J’aimerais voir la source de cette revendication d’intolérance.

Notre système digestif est principalement dédié à la transformation des nutriments en glucose et protéines, en minéraux et en vitamines … les «sucres lents» (glucides) sont la «vraie malbouffe» du corps. En fait, si nous devions arrêter complètement la consommation de glucides, notre foie commencerait à fabriquer sa propre forme de glucose (un état appelé «cétose»).

La majeure partie de la graisse corporelle (et du cholestérol) est produite par le corps lui-même: la graisse est sa façon de traiter les sucres en excès (les stocker en graisse pour une utilisation ultérieure). Pourtant, contrairement à la croyance populaire, manger de la graisse ne fera pas grossir si vous n’allez pas à l’excès (en plus d’un régime riche en glucides, en particulier).

L’inverse de «La graisse est plus dure à brûler» est «La graisse est un magasin d’énergie qui dure plus longtemps et qui peut alimenter des explosions d’activité intense», c.-à-d. Que c’est excellent pour la chasse. Mais si vous êtes assis à un bureau toute la journée, il va rester assis là avec vous.

La graisse est toujours une composante essentielle de l’alimentation humaine, mais avec modération.

En plus des autres réponses (beaucoup de bonnes), il y a une chose qui n’a pas encore été mentionnée:

Si les graisses alimentaires sont mauvaises pour nous (une question non résolue) alors la façon dont il est mauvais pour nous était peu susceptible d’affecter les gens pendant la plus grande partie de l’histoire. La graisse peut être liée aux maladies cardiaques et à l’obésité. Aucun de ces problèmes ne s’est posé jusqu’à récemment: 1) Ils ne vivaient pas assez longtemps pour avoir une maladie cardiaque et 2) Ils en mangeaient rarement assez longtemps pour grossir.

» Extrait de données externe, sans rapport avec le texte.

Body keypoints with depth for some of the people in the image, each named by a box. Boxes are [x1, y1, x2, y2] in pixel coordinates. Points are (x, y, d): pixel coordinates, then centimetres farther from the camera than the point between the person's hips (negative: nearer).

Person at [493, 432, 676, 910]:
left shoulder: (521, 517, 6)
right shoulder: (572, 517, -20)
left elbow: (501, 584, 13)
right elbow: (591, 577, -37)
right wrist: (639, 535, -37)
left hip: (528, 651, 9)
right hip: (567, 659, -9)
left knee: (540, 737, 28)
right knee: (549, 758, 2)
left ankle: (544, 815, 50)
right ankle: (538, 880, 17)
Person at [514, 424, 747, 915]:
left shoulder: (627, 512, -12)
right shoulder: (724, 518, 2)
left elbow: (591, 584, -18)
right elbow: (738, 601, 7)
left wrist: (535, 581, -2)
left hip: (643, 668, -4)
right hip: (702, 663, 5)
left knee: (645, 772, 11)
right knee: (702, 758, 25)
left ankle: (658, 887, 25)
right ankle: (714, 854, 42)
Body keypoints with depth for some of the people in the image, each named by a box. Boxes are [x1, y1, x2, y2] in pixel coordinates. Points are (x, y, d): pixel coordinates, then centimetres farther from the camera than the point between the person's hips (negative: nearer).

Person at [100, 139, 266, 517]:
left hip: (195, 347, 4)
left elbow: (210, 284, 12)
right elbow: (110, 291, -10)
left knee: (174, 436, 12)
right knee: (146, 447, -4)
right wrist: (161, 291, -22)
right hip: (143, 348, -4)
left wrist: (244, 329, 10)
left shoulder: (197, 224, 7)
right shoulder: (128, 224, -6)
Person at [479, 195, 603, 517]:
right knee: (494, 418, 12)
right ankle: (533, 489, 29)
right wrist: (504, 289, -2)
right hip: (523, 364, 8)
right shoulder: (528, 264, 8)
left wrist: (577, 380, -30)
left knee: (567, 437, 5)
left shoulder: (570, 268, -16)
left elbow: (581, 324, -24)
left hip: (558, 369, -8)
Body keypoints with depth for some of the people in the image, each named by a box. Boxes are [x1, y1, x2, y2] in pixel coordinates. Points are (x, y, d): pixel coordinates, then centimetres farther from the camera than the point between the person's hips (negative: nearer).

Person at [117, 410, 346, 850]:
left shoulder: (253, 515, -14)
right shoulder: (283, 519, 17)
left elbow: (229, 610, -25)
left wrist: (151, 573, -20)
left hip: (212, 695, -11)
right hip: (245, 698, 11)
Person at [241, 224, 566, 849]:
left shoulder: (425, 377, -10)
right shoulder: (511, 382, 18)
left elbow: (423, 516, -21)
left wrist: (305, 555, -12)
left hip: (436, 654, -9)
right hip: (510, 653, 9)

La preuve ne montre pas qu’il / elle a mangé principalement de la viande. Les chimpanzés sont des omnivores qui mangent surtout des fruits, les gorilles omnivores qui mangent surtout des feuilles, et qui tuent des animaux à manger demande de l’effort et de la chance. Notre ADN est bien développé pour manger des glucides et nos cerveaux en ont besoin. Les chasseurs-cueilleurs aujourd’hui peuvent montrer comment nous avons vécu pendant longtemps. Et nous n’avons pas non plus de problèmes pour digérer les graisses. Ce qui est nouveau, c’est de vivre assez longtemps pour avoir une maladie cardiaque; peu d’hommes / femmes préhistoriques ont probablement dépassé les 50 ans.